Born: 1891, Ipswich.
Died: 28th August 1916; age 25; KiA.
Residence: 17, Westerfield Road, Ipswich.
Enlistment Location: Ipswich.
Rank: Private; Service Number: 43220
Regiment: Suffolk Regiment, 7th Battalion.
Formerly 2353, Suffolk Regiment.
Medals Awarded: Victory &British War.
Pas de Calais,
Relatives Notified and Address: Son of Mr. F. G. and Mrs. M. R. Browne, of 17, Westerfield Road, Ipswich.
1891 4, Great Whip Street, Ipswich.
Thomas was 3 months old and living with his parents & sisters.
Frederick George Browne, 32, a Corn Merchant’s Clerk, born Long Stratton, Norfolk.
Martha Rebecca Browne (nee Mede), 30, born Great Yarmouth, Norfolk.
Eva Mary Browne, 3, born Ipswich.
Hilda Elizabeth Browne, 1, born Ipswich.
1901 4, Great Whip Street, Ipswich.
Thomas was 10 years old and living with his parents & sisters.
Frederick, 42, a Malster’s Clerk.
1911 4, Great Whip Street, Ipswich.
Thomas was 20 years old, a Manufactures Clerk – Corset Factory.

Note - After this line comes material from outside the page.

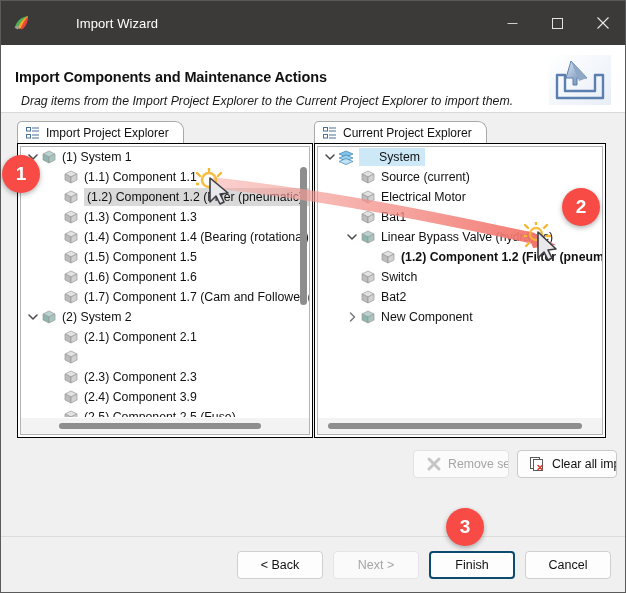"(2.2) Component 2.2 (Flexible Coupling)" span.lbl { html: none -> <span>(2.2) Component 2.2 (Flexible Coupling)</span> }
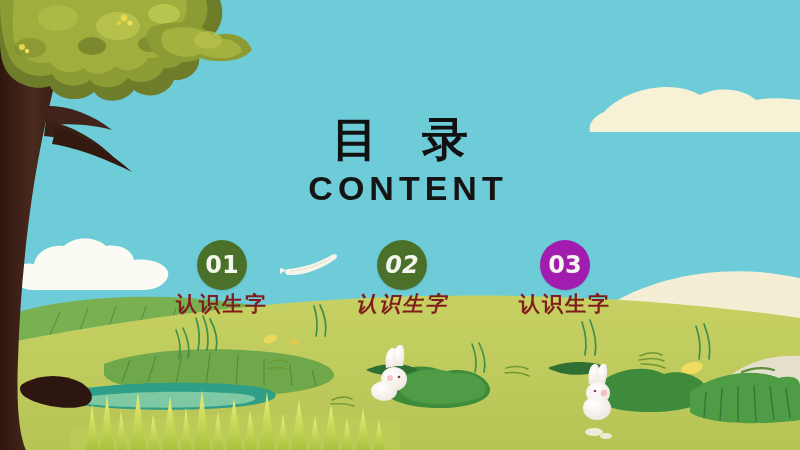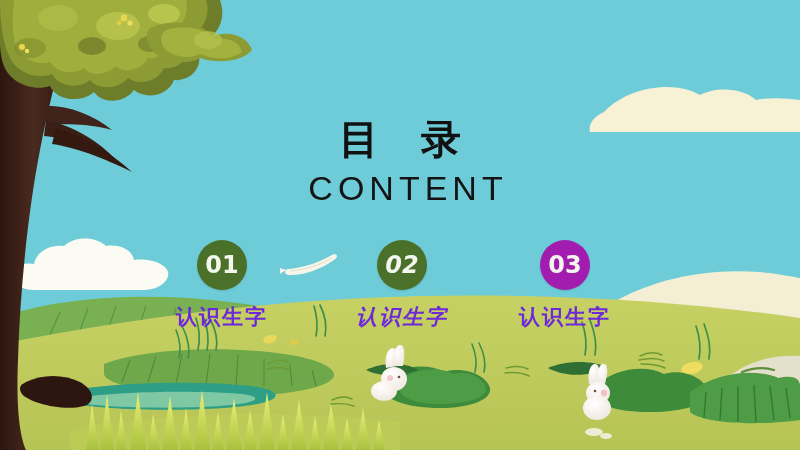"目 录" #main-title { font-size: 40px -> 46px }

He was living with his parents & sisters.
Frederick, 52, a Maltster Manager of Maltings.
THOMAS AND HIS MOTHER DISCOVER THE BODY OF A BABY
On Sunday, 4th December 1904, Thomas and his mother discovered the body of a baby in their garden. The Ipswich Borough Council Coroner held an inquest on Tuesday, 6th December upon the body of the infant. In opening the enquiry, the Coroner observed that he regretted that the case was the second of the kind which had taken place in Ipswich within the last month.
Mrs. Martha Browne, of Great Whip Street, deposed that on Sunday, while looking through her window she observed a portion of newspaper lying in her garden. On Monday morning the paper was still in her garden. She asked 14 year old Thomas to go sweep up the decayed leaves in the garden, and in doing so, he came across the newspaper parcel. No importance being attached to it, the parcel was thrown over the fence into Gower Street. About five minutes later Thomas told his mother that the parcel contained the body of a baby. Mrs. Mary Ann Johnson, widow, of 15, Great Whip Street, who worked for the Browne family was asked to go fetch the parcel, which had been thrown into Gower Street, and was lying in the gutter. Mary Ann accordingly brought the parcel indoors, where she examined it with Thomas’s mother, on finding that Thomas’s statement was true they apprised the police of the discovery.
Dr. Henry Bertram Rygate, a surgeon and physician, of Fonnereau House, Fonnereau Road, Ipswich, deposed that there were no marks of violence upon the body enclosed in a copy of the ‘Evening Star,’ dated Saturday, 10th September 1904. In his opinion the infant was stillborn. The Coroner having summed up the evidence, the jury returned a verdict of “Found Dead.”
Soldiers’ Effects to Frederick G. Browne – father.